***** 提供された記録 *****

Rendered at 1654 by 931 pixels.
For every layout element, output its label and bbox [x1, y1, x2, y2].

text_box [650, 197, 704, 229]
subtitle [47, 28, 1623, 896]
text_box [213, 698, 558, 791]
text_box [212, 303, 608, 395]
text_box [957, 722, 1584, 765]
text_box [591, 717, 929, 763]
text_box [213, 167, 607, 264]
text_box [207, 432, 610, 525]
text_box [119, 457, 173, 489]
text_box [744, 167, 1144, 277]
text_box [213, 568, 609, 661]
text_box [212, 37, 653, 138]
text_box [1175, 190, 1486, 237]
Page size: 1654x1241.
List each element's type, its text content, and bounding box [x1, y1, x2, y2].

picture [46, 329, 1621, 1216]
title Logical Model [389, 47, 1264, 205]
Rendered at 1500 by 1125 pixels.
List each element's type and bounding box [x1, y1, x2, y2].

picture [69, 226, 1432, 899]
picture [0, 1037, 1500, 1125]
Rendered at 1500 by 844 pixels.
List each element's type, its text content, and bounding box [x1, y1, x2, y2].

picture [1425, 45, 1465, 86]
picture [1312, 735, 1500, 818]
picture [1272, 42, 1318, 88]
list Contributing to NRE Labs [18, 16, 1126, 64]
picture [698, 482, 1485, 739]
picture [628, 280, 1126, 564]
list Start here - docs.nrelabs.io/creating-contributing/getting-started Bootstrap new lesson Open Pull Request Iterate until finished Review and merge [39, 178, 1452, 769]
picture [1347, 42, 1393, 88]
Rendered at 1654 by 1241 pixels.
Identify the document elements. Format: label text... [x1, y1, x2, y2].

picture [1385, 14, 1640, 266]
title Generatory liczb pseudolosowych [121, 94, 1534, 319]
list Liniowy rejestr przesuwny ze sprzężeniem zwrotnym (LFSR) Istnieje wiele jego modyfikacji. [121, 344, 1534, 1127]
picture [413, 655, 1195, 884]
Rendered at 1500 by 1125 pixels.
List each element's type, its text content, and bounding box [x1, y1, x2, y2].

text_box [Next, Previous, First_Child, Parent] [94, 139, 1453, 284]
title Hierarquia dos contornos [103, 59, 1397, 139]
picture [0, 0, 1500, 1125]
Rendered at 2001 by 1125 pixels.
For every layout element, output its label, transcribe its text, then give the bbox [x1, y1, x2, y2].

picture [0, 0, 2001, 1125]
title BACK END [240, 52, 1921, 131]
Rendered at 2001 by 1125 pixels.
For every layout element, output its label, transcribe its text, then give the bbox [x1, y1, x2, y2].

*****

• _依頼内容_
上に示した記録を最初から最後まで、一字も変えずに繰り返してください。

• _作業結果_
Rendered at 1654 by 931 pixels.
For every layout element, output its label and bbox [x1, y1, x2, y2].

text_box [650, 197, 704, 229]
subtitle [47, 28, 1623, 896]
text_box [213, 698, 558, 791]
text_box [212, 303, 608, 395]
text_box [957, 722, 1584, 765]
text_box [591, 717, 929, 763]
text_box [213, 167, 607, 264]
text_box [207, 432, 610, 525]
text_box [119, 457, 173, 489]
text_box [744, 167, 1144, 277]
text_box [213, 568, 609, 661]
text_box [212, 37, 653, 138]
text_box [1175, 190, 1486, 237]
Page size: 1654x1241.
List each element's type, its text content, and bounding box [x1, y1, x2, y2].

picture [46, 329, 1621, 1216]
title Logical Model [389, 47, 1264, 205]
Rendered at 1500 by 1125 pixels.
List each element's type and bounding box [x1, y1, x2, y2].

picture [69, 226, 1432, 899]
picture [0, 1037, 1500, 1125]
Rendered at 1500 by 844 pixels.
List each element's type, its text content, and bounding box [x1, y1, x2, y2].

picture [1425, 45, 1465, 86]
picture [1312, 735, 1500, 818]
picture [1272, 42, 1318, 88]
list Contributing to NRE Labs [18, 16, 1126, 64]
picture [698, 482, 1485, 739]
picture [628, 280, 1126, 564]
list Start here - docs.nrelabs.io/creating-contributing/getting-started Bootstrap new lesson Open Pull Request Iterate until finished Review and merge [39, 178, 1452, 769]
picture [1347, 42, 1393, 88]
Rendered at 1654 by 1241 pixels.
Identify the document elements. Format: label text... [x1, y1, x2, y2].

picture [1385, 14, 1640, 266]
title Generatory liczb pseudolosowych [121, 94, 1534, 319]
list Liniowy rejestr przesuwny ze sprzężeniem zwrotnym (LFSR) Istnieje wiele jego modyfikacji. [121, 344, 1534, 1127]
picture [413, 655, 1195, 884]
Rendered at 1500 by 1125 pixels.
List each element's type, its text content, and bounding box [x1, y1, x2, y2].

text_box [Next, Previous, First_Child, Parent] [94, 139, 1453, 284]
title Hierarquia dos contornos [103, 59, 1397, 139]
picture [0, 0, 1500, 1125]
Rendered at 2001 by 1125 pixels.
For every layout element, output its label, transcribe its text, then give the bbox [x1, y1, x2, y2].

picture [0, 0, 2001, 1125]
title BACK END [240, 52, 1921, 131]
Rendered at 2001 by 1125 pixels.
For every layout element, output its label, transcribe its text, then give the bbox [x1, y1, x2, y2].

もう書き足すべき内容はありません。